Le pianiste : Musique solennelle
Cinéma

Le pianiste : Musique solennelle

Le Pianiste , cette incroyable histoire de survie, celle d’un homme seul, juif et artiste dans le ghetto de Varsovie, est époustouflante. Autant par les événements que par le ton emprunté pour les raconter.
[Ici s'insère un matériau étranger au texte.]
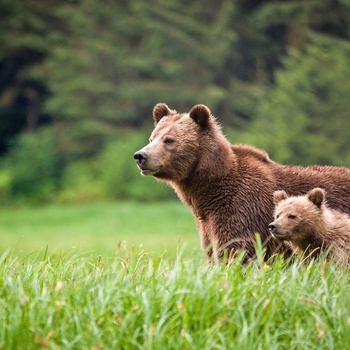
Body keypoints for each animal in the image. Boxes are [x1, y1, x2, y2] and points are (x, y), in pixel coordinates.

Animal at [133, 102, 350, 262]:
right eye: (152, 137)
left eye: (169, 140)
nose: (140, 156)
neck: (206, 192)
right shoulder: (207, 223)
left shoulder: (241, 209)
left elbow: (235, 250)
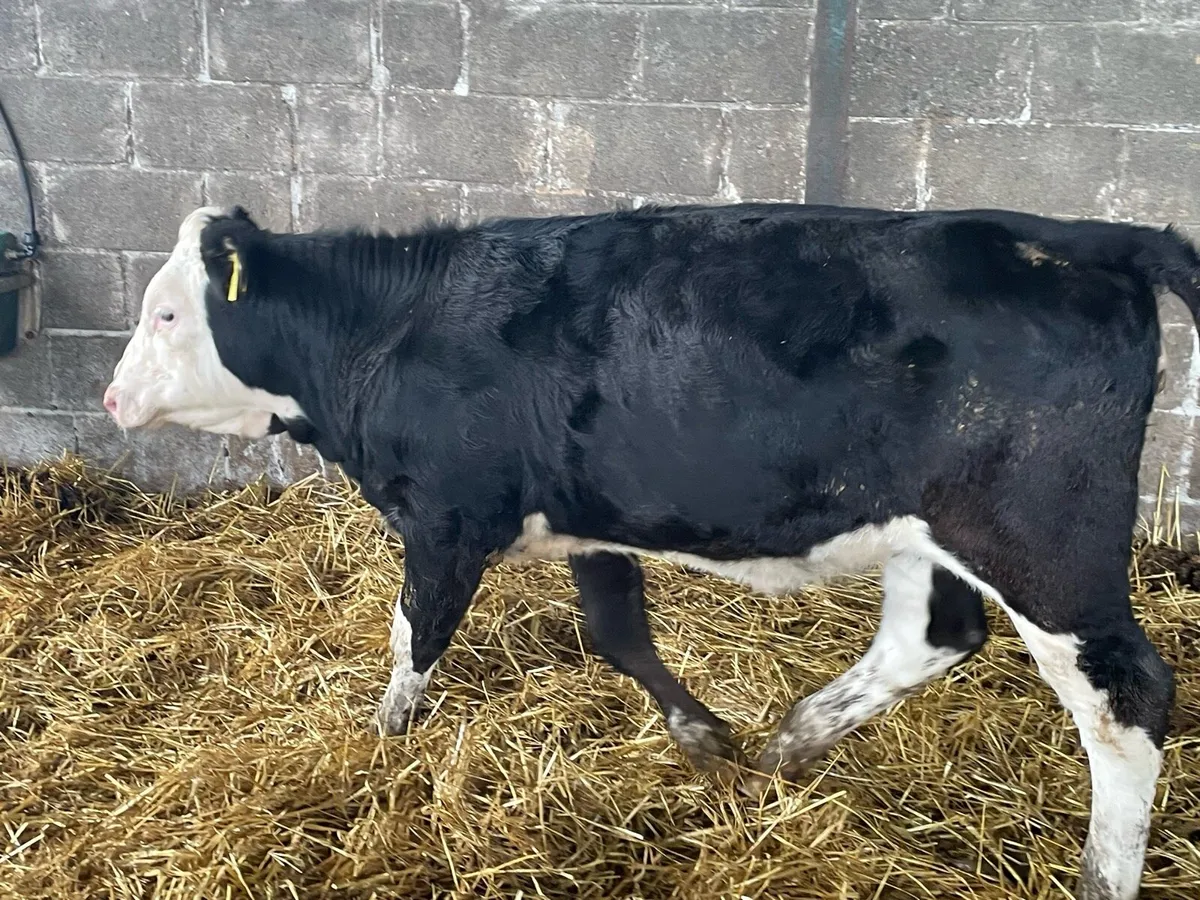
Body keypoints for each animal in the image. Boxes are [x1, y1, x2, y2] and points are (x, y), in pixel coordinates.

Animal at [103, 201, 1200, 900]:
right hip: (929, 527)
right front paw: (704, 736)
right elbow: (617, 634)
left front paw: (378, 741)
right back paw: (797, 738)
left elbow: (415, 636)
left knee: (1127, 695)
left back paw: (1102, 876)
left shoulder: (449, 518)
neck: (392, 331)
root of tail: (1095, 240)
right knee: (934, 633)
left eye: (167, 312)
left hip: (1043, 539)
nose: (111, 398)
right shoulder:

C’est comme si Wladyslaw Szpilman avait écrit son journal intime de la façon la plus objective et journalistique possible. Les faits, à peine teintés d’émotion. Comme un barrage de froideur vital devant l’horreur. Or, aux commandes de l’adaptation cinématographique de ce livre bouleversant, il y a Roman Polanski, un homme qui a attendu d’avoir les cheveux gris pour se mettre à fouiller lui aussi dans une histoire personnelle qui commence par la perte des parents dans le ghetto de Cracovie. Derrière Le Pianiste, il y a donc le poids d’un double vécu. Mais ce sont aussi deux souffrances qui se cachent – Szpilman derrière une mémoire domptée avec sang-froid, et Polanski, derrière une histoire intime mais qui n’est pas la sienne et qu’il a peinte avec distance et recul. C’est le genre de souvenirs qu’on peut sans doute difficilement approcher de front. Cette histoire est racontée, certes, mais elle n’est qu’une partie de l’iceberg.

De voir le petit Polanski – celui qui a une cote d’amour indéfectible des cinéphiles malgré l’accumulation de daubes – tenir posément la palme d’or au dernier Festival de Cannes, ça noue la gorge. Cela ne fait pas forcément du Pianiste un chef-d’oeuvre, mais un bon film classique, et une palme consensuelle. Le film est même d’une élégante rigueur qu’on n’avait pas vue depuis longtemps chez Polanski. Plans soignés, caméra qui s’éclipse derrière le récit, faisant comprendre qu’on doit se poster en retrait pudique, dissimulé derrière des événements de plus en plus bouleversants, et mise en scène à la fois efficace, simple et sophistiquée. En cela, Polanski a épousé le ton du livre, avec qui il partage noblesse et grandeur d’âme.

Szpilman est un jeune pianiste talentueux de Varsovie. Il joue du Chopin à la radio quand une bombe éclate. Dans le premier tiers du film, les nazis installent leur machine à tuer: délimitation d’un ghetto, délation, famine, violence, exportation. On a droit à tout l’éventail. Mais l’espoir est là tant que la famille est là, autour de Szpilman, et qu’il peut jouer du piano. Au départ du convoi vers Treblinka, le pianiste sera sauvé in extremis, sa famille non. Heureusement, la scène du train est courte. Terrible, elle est un flash de mémoire. Et puis l’espoir meurt. Szpilman devient un errant dans le ghetto. Après les tourments émotionnel et musical du début, on tombe dans le silence, la peur, la faim, la nécessité de se cacher. Ses amis se raréfient, deviennent des ombres. On regarde la guerre par un coin de fenêtre. Au bout de trois ans de survie, Splizman sera sauvé par un officier nazi mélomane; ce qui donne lieu à la scène émouvante, quand le pianiste retrouvera l’agilité de ses doigts et son sens de l’interprétation, assez de dignité pour émouvoir ce qui reste d’humanité chez cet officier. Phénomène toujours troublant de vérifier que la vie ne tient qu’à presque rien, à quelques notes dans son cas.

Mais si la mise en scène de cette construction linéaire se déroule sans heurts, que parfois on pourrait même déplorer des longueurs (surtout dans les multiples cachettes de l’artiste), l’interprétation de Szpilman par Adrien Brody (Bread and Roses) éponge ces longueurs et éclipse les prestations des autres. Pleins feux sur lui, rien pour les autres. C’est son histoire, mais c’est dommage. Vraiment parfait casting que ce gars-là. Il a même des doigts que l’on aime imaginer aux pianistes…

Dans la froideur de ton que l’on espère voulue, on garde du film une montée dramatique tendue, qui se fige dans l’horreur et l’attente, puis qui se relâche dans une vision, un rien trop virtuelle, d’une avenue complètement démolie et d’un homme qui doit renaître, accroché à son art.